Lana Del Rey's Spoken-Word Album Is Almost Here
Music

Lana Del Rey's Spoken-Word Album Is Almost Here

by Marissa Matozzo

After months of cryptic Instagram teasing, fan speculation and various confusing updates on her writing progress, Lana Del Rey has finally announced that her spoken-word poetry album, Violet Bent Backwards Over the Grass, has an official July 28 release date. It will arrive as a 14-track poetry audiobook, featuring Del Rey reading excerpts as her longtime friend and collaborator Jack Antonofff contributes backing music. Its 112-page accompanying hardcover book will be available on September 29, two months later, via Simon & Schuster.

"Dates for the release of the audiobook and the physical book tomorrow!" the singer wrote in an Instagram post on Wednesday, July 8, along with an image of the book's cover, a painting of lemons growing on a lush, green tree. Product pages are currently on Amazon for both the album and book itself — our first real, concrete evidence that the project will see the light of day, after Del Rey's frequent Instagram posts of her reading excerpts from it.

Del Rey also recognized the Navajo Water Project in her post's caption, educating her followers on the organization that brings running water to homes without access to water or sewer lines, as well as rising COVID-19 cases the Navajo Nation is facing. Earlier announcements of the book's price being $1 are presumably untrue, as it appears this nonprofit will benefit from the book's sales.
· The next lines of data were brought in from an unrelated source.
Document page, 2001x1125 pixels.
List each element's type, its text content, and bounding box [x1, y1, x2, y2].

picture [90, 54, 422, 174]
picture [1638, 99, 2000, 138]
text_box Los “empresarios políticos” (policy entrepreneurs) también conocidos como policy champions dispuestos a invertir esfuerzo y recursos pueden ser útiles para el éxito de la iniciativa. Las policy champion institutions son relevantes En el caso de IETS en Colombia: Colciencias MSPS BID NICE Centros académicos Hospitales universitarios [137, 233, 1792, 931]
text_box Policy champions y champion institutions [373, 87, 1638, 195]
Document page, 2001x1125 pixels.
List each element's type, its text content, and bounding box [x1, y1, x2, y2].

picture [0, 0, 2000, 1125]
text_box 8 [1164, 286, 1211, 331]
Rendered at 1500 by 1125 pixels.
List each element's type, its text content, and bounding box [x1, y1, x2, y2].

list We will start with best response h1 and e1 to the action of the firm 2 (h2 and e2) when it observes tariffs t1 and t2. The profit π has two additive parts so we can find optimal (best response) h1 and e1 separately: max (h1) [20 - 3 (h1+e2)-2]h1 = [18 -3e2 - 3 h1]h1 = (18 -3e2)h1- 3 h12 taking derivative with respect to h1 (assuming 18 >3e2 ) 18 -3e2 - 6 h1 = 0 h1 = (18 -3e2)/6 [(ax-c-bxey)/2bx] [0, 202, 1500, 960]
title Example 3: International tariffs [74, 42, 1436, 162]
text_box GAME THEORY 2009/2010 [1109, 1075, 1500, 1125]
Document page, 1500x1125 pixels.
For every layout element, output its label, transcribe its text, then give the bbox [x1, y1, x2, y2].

In a statement, Del Rey further details her upcoming release, and how her writing process varied with each poem:

"'Violet Bent Backwards over the Grass' is the title poem of the book and the first poem I wrote of many. Some of which came to me in their entirety, which I dictated and then typed out, and some that I worked laboriously picking apart each word to make the perfect poem," Del Rey explains. "They are eclectic and honest and not trying to be anything other than what they are and for that reason I'm proud of them, especially because the spirit in which they were written was very authentic."

Some titles Del Rey will read include, "LA Who Am I to Love You?," "The Land of 1,000 Fires," "Past the Bushes Cypress Thriving," "Never to Heaven," "Tessa DiPietro" and "Happy," among others.

In early 2019, Del Rey first mentioned wanting to dabble in poetry, but we didn't get an official announcement of the upcoming publication until December of last year when many of us marked our calendars for January 4, its initial arrival date. After Del Rey's family mementos and sister Chuck Grant's "entire retrospective" of artwork was stolen in a robbery, she pushed the release date indefinitely.

Since then, we've received snippets of Del Rey reading from the book on social media, including the spoken-word poem, "patent leather do-over," which she says is from her second book, behind the iron gates — insights from an institution. Yes, you read that correctly, her second book. This one will supposedly come out next March, which seems questionable knowing Lana and release dates. Thankfully Violet Bent Backwards Over the Grass seems pretty set in stone.

For an artist whose Instagram bio reads, "My life is my poetry My love making is my legacy," it's highly likely that Lana's poetry will be as heartrending and intense as her beloved lyricism. Perhaps Violet Bent Backwards Over the Grass is the poetry compilation of our teenage, avid Tumblr-using selves' dreams! We'll have to see this month, but the snippets so far have Lana stans over the moon.